The following types of file can be created in Luminar.

  • JPEG (.jpg). The Joint Photographic Experts Group (JPEG) format is most often used to display continuous-tone images (such as photos) on the Internet. Most digital cameras use JPEG because it provides excellent compression; the maximum setting provides comparable image quality to much larger file formats like TIFF. Occasionally, the print industry (especially newspapers) will use JPEGs. JPEG is a lossy compression, which means that some data is discarded during compression of the image. JPEGs should not be used as an archive or production file format. You should generally only save JPEG files once because re-saving continues to discard data and lower image quality. If you have acquired an image as a JPEG in your camera, be sure to save the edited document as a native Luminar file.
  • PNG (.png). The Portable Network Graphics format provides lossless compression. It is increasingly common on the Internet, as most web browsers support it. The PNG format was created to be a patent-free alternative to GIF. Its major advantage is the PNG-24 file, which allows for 24-bit images (8 bits per channel) and embedded transparency. It is technically superior to GIF.
  • TIFF (.tif). The Tagged-Image File Format is one of the most common and flexible formats available. It is widely used to exchange files between applications and computer platforms, and has a long legacy of compatibility.  Additionally, TIFF is one of the formats to work in a bit depth of 8 or 16 bits per channel. 

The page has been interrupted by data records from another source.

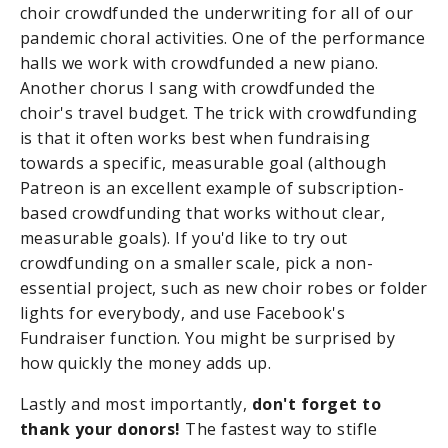
choir crowdfunded the underwriting for all of our
pandemic choral activities. One of the performance
halls we work with crowdfunded a new piano.
Another chorus I sang with crowdfunded the
choir's travel budget. The trick with crowdfunding
is that it often works best when fundraising
towards a specific, measurable goal (although
Patreon is an excellent example of subscription-
based crowdfunding that works without clear,
measurable goals). If you'd like to try out
crowdfunding on a smaller scale, pick a non-
essential project, such as new choir robes or folder
lights for everybody, and use Facebook's
Fundraiser function. You might be surprised by
how quickly the money adds up.
Lastly and most importantly,
don't forget to
thank your donors!
The fastest way to stifle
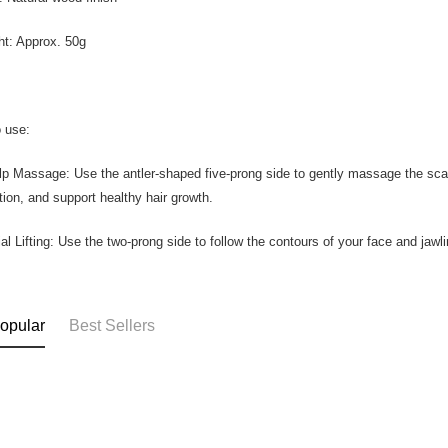
ht: Approx. 50g
 use:
lp Massage: Use the antler-shaped five-prong side to gently massage the scalp
ation, and support healthy hair growth.
ial Lifting: Use the two-prong side to follow the contours of your face and jawli
opular
Best Sellers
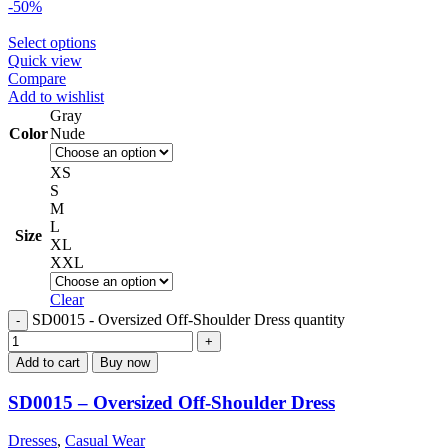
-50%
Select options
Quick view
Compare
Add to wishlist
Gray
Color
Nude
XS
S
M
L
Size
XL
XXL
Clear
SD0015 - Oversized Off-Shoulder Dress quantity
Add to cart
Buy now
SD0015 – Oversized Off-Shoulder Dress
Dresses
,
Casual Wear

  • JPEG 2000 (.jp2). The JPEG 2000 format is an update released in the year 2000 from the Joint Photographic Experts Group committee.  Its intent was to replace the original JPEG format.  It uses a newer wavelet-based method of image compression which is more efficient.
  • Photoshop (.psd). The Photoshop format is a common format used in the computer graphics industry.  Skylum cannot write a layered file, but can export a file that can be opened by Adobe Photoshop and other software packages which support the format.
  • PDF (.pdf). The Portable Document Format (PDF) is a file format invented by Adobe and was intended to be an extension of PostScript. A PDF can be viewed on virtually every operating system and portable media player or phone. The PDF is an open standard, which means that the computer industry is able to create applications that can read or write PDFs without paying Adobe additional fees. This openness led to the quick adoption of PDF, and it is utilized online extensively.